Shortly after the foundation of the Bank of England, modern speculative capitalism first displayed its irrational, destructive side when the South Sea Bubble burst. Speculators had been sold a bankrupt illusion of South Sea profits, originating with Sharp’s breakthrough. The British would have to push Chile into the War of the Pacific, during the nitrate boom of the late Victorian period, before London could make an obscene financial killing on that coast. Sharp’s priceless charts gathered dust. Spain’s last inbred Habsburg king died childless, sparking off a series of wars within Europe, which became a massive global conflict for world domination between Britain and France, all the way to Waterloo.
The death, in 1700, of the pitifully deformed King Carlos II heralded the end for the old buccaneers. They had always stolen from Spain. Now, a fresh breed of sea wolves attacked ships of all nations indiscriminately. The most successful of them all, Captain Roberts, changed his first name from John to Bartholomew in Sharp’s honour. He looted over four hundred vessels until his violent death in 1722, after a typically short, three-year career under the black flag. A new age, the so-called Enlightenment, was dawning. Here too, Sharp’s voyage was seminal. Surprisingly, his 1680 crew contained a group of talented writers with interests in cartography, botany, biology and anthropology. William Dampier, Basil Ringrose and Lionel Wafer, managed to scribble down their stories and observations between storms and battles, protecting the pages in bamboo tubes. They virtually constituted a piratical research team and press corps.

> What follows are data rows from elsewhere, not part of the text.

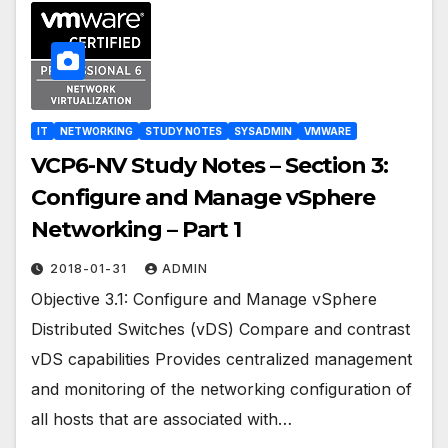
IT
NETWORKING
STUDY NOTES
SYSADMIN
VMWARE
VCP6-NV Study Notes – Section 3:
Configure and Manage vSphere
Networking – Part 1
2018-01-31
ADMIN
Objective 3.1: Configure and Manage vSphere
Distributed Switches (vDS) Compare and contrast
vDS capabilities Provides centralized management
and monitoring of the networking configuration of
all hosts that are associated with…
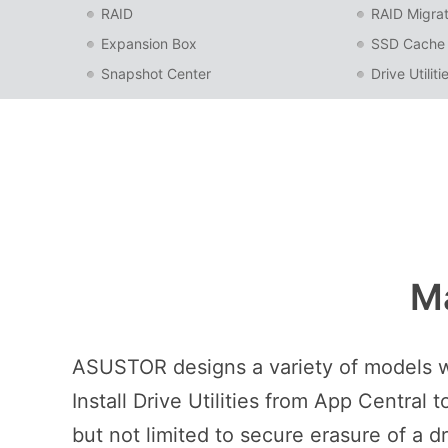
RAID
RAID Migrat
Expansion Box
SSD Cache
Snapshot Center
Drive Utiliti
Ma
ASUSTOR designs a variety of models wit
Install Drive Utilities from App Centra
but not limited to secure erasure of a d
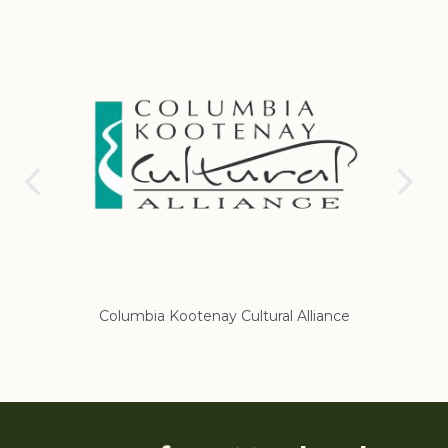
Columbia Kootenay Cultural Alliance
Re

Dampier led a further expedition to Sharp’s refuge on a desert island in the Juan Fernandez archipelago, marooning the mutinous Alexander Selkirk. Recently, the Chilean government renamed it “Isla Robinson Crusoe” after Daniel Defoe’s groundbreaking novel, which was inspired by Selkirk’s ordeal. Charles Darwin cited Dampier’s notes about the natural world as an earlier influence on his own studies. Ringrose wrote the best account of the 1680 cruise and created remarkably accurate maps. The surgeon Wafer “went native” among the Kuna Indians, faithfully recording their customs alongside his adventures. Compared with any other ship full of sea-robbers, Sharp’s crew contained a remarkably literate and creative nucleus.

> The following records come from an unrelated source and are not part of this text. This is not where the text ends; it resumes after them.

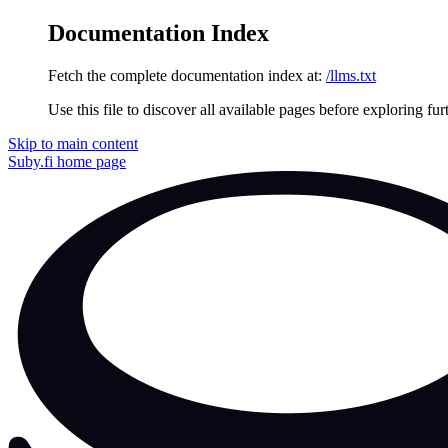
Documentation Index
Fetch the complete documentation index at:
/llms.txt
Use this file to discover all available pages before exploring fur
Skip to main content
Suby.fi
home page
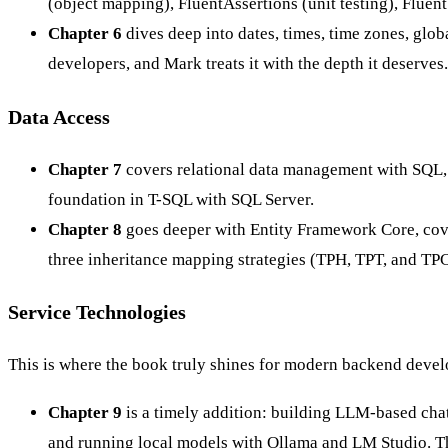
(object mapping), FluentAssertions (unit testing), Flue
Chapter 6
dives deep into dates, times, time zones, glob
developers, and Mark treats it with the depth it deserves.
Data Access
Chapter 7
covers relational data management with SQL,
foundation in T-SQL with SQL Server.
Chapter 8
goes deeper with Entity Framework Core, cover
three inheritance mapping strategies (TPH, TPT, and TPC
Service Technologies
This is where the book truly shines for modern backend devel
Chapter 9
is a timely addition: building LLM-based cha
and running local models with Ollama and LM Studio. Thi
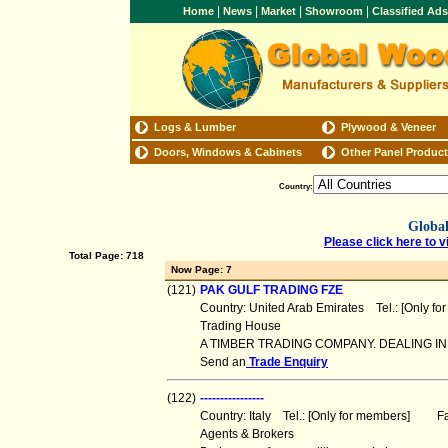
|
|
|
|
Home
News
Market
Showroom
Classified Ad
Logs & Lumber
Plywood & Veneer
Doors, Windows & Cabinets
Other Panel Produc
Country:
Global
Please click here to v
Total Page: 718
Now Page: 7
(121)
PAK GULF TRADING FZE
Country: United Arab Emirates Tel.: [Only 
Trading House
A TIMBER TRADING COMPANY. DEALING 
Send an
Trade Enquiry
(122)
----------------
Country: Italy Tel.: [Only for members] Fa
Agents & Brokers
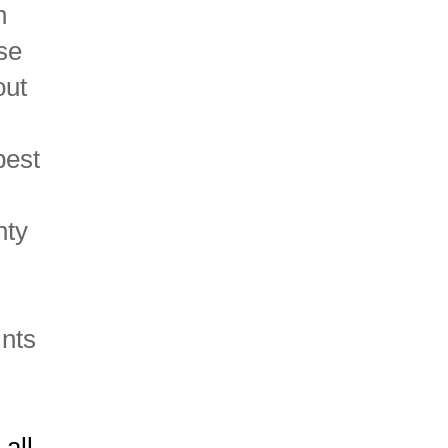
n
se
out
pest
nty
ints
all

So, what remains today of the cockney mudlark who terrorised the Spanish Main, apart from garbled myths, a colloquial phrase, children’s stories and a plaque on a remote cathedral wall? The Coquimbo football team, at the site of Sharp’s anchorage near La Serena, taunt their local rivals by wearing pirate badges on their strip. Coastal bus lines are named after his buccaneers. In England, hardly anybody has heard of him. In my opinion, he deserves a statue in his native Stepney, but nobody knows what he looked like. The hustlers who dress up as Jack Sparrow on the South Bank will have to do.